Toward KhunPhan's final hour he began trembling....so suddenly tiny, so fragile. Like glass breaking, he became very still while he suffered the rupture quietly. I mistakenly, stupidly thought he, we - might be through the worst.
During his last quiet moments an enormous, stunningly beautiful Atlas Silk Moth with wings as big as my hand alighted in the stable - the more religiously inclined might say perhaps to take his soul?
![]()
"My Love Has Wings; Gently Curved, Upswept Things." Gene Roddenberry, 1966
I sometimes wish I could believe, could find comfort in religion but like to say I do not. Still, fear within has me hoping maybe the moment I die, the last I'll see-those Wings, only now enormous, meters across. My Sweetest Darling's Wings as he sweeps me upon his strong broad back...ascending, cradled forever safely, together on to.. whatever.

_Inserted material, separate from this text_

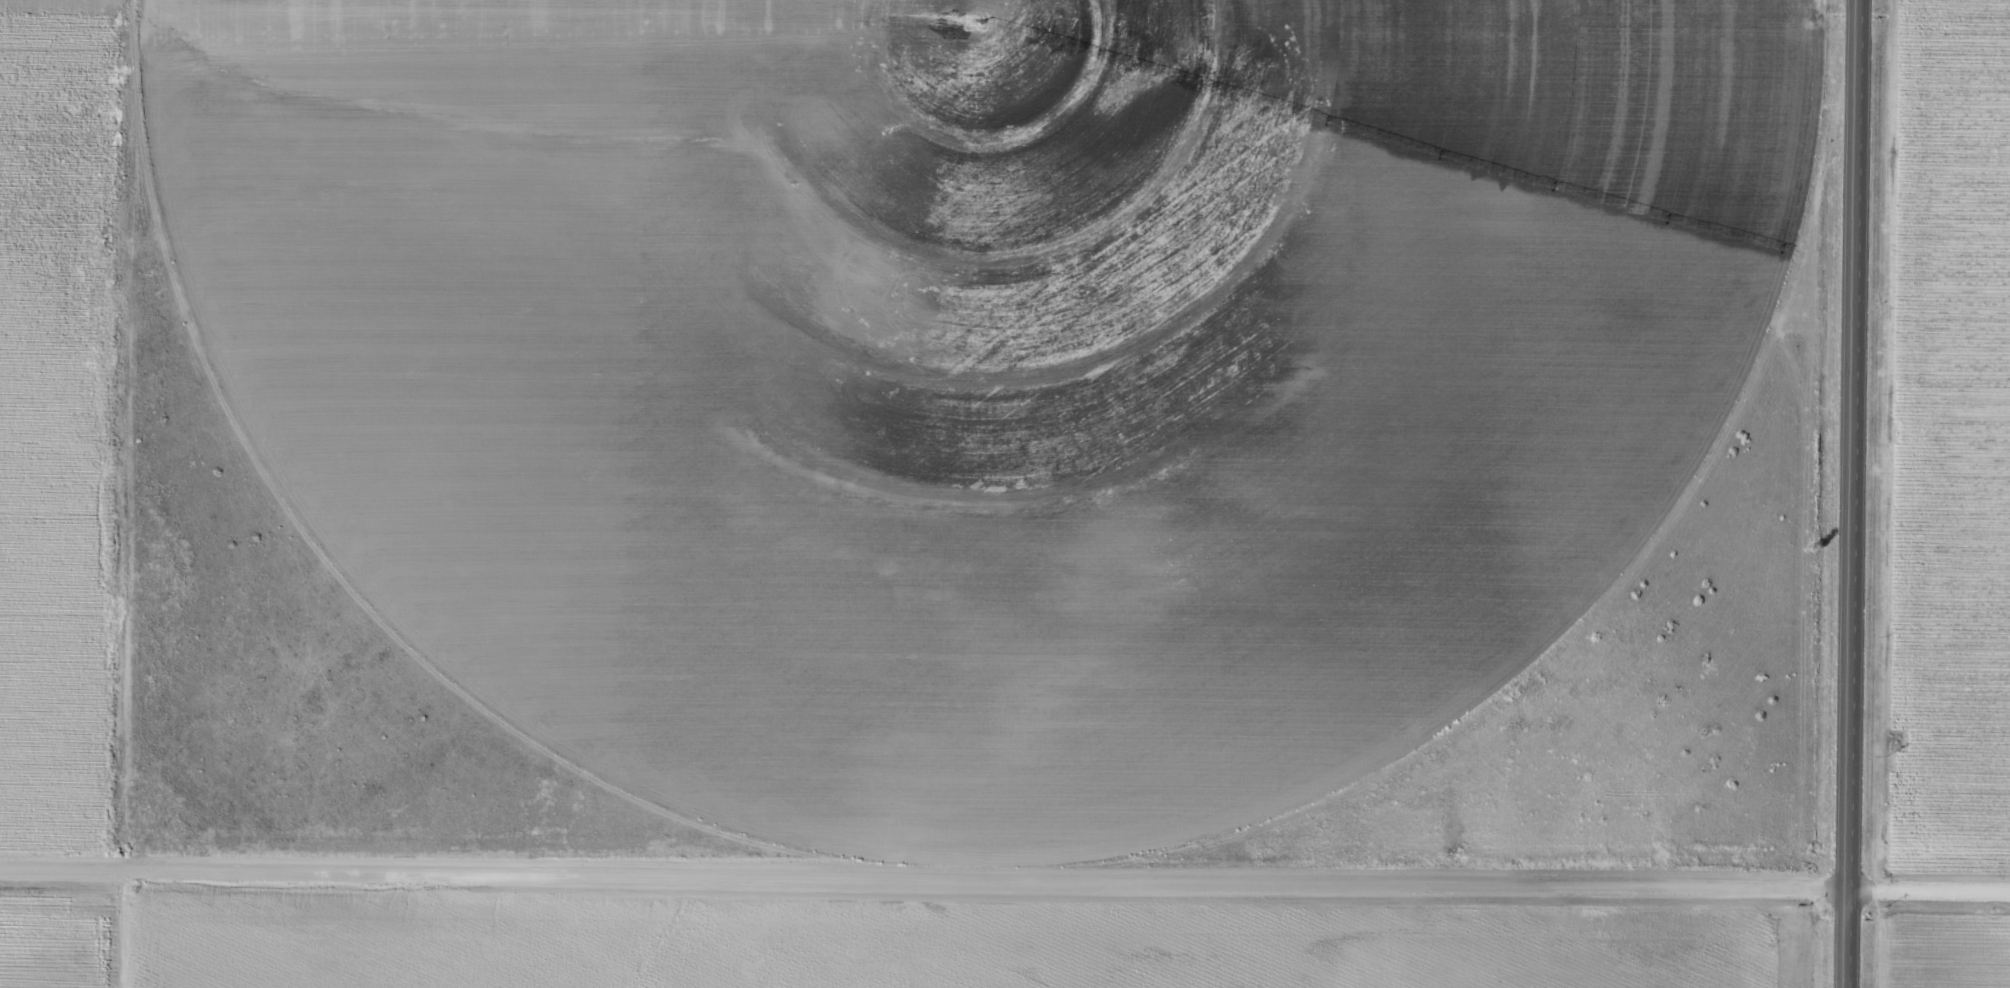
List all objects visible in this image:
road: (1865, 493)
road: (159, 494)
road: (930, 881)
road: (1935, 898)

Until then Khun-Phan, my Horse-Man, I cry, I miss and I still wish for you every day, every moment......Forever.
Christy K. Sweet
Angie
ca 1992 - April 16, 2009 10:30 AM![]()
In addition to the ailments Angie carried with her from aging, in late February she suffered a sprain or crack in her left rear pastern and was increasingly in pain and was unable to happily exist without medication. The lymphangitus had also flared up recently and sometime during the night she had lain down and unable to get up, pinwheeled herself under a rail.
After removing the rail she was too tired to even try to get up and started exibiting signs of her kidneys shutting down due to the immense weight of her body on them. Not knowing how long she'd been down, about 3 hours is the maximum a healthy horse can withstand and with her advancing age and ailments, the decision was made it was time to put her to sleep.
The vet was summoned and I wish I could say she was put to death easily, unfortunately it took far more sedative than it should have and a run had to be made back to the clinic for more drugs. Even then, unconscious, still she kept breathing, very slowly and it was decided that a neighbor, experienced with firearms would shoot her and she was dead instantly.
Angie was a very gentle and cooperative horse. An ex-race horse, she spent 10 years at the beach rental stable and most of that time she rotted in a stall due to the swollen leg.
After her release from incarceration, even with arthritis and lymphangitus, one day she ran very fast around the field, for joy it seemed and must have been an extremely fast horse while in her prime.
I have learned a valuable horse lesson at her expense, and that is to put a horse down sooner rather than later. While Angie spent her last day happy, but on pain medication-her last night was filled with stress and pain and for that, I am very, very sorry.
Good-bye, sweetest Angie, you were loved and thank you for teaching me how to care-and how to know when it is time to stop.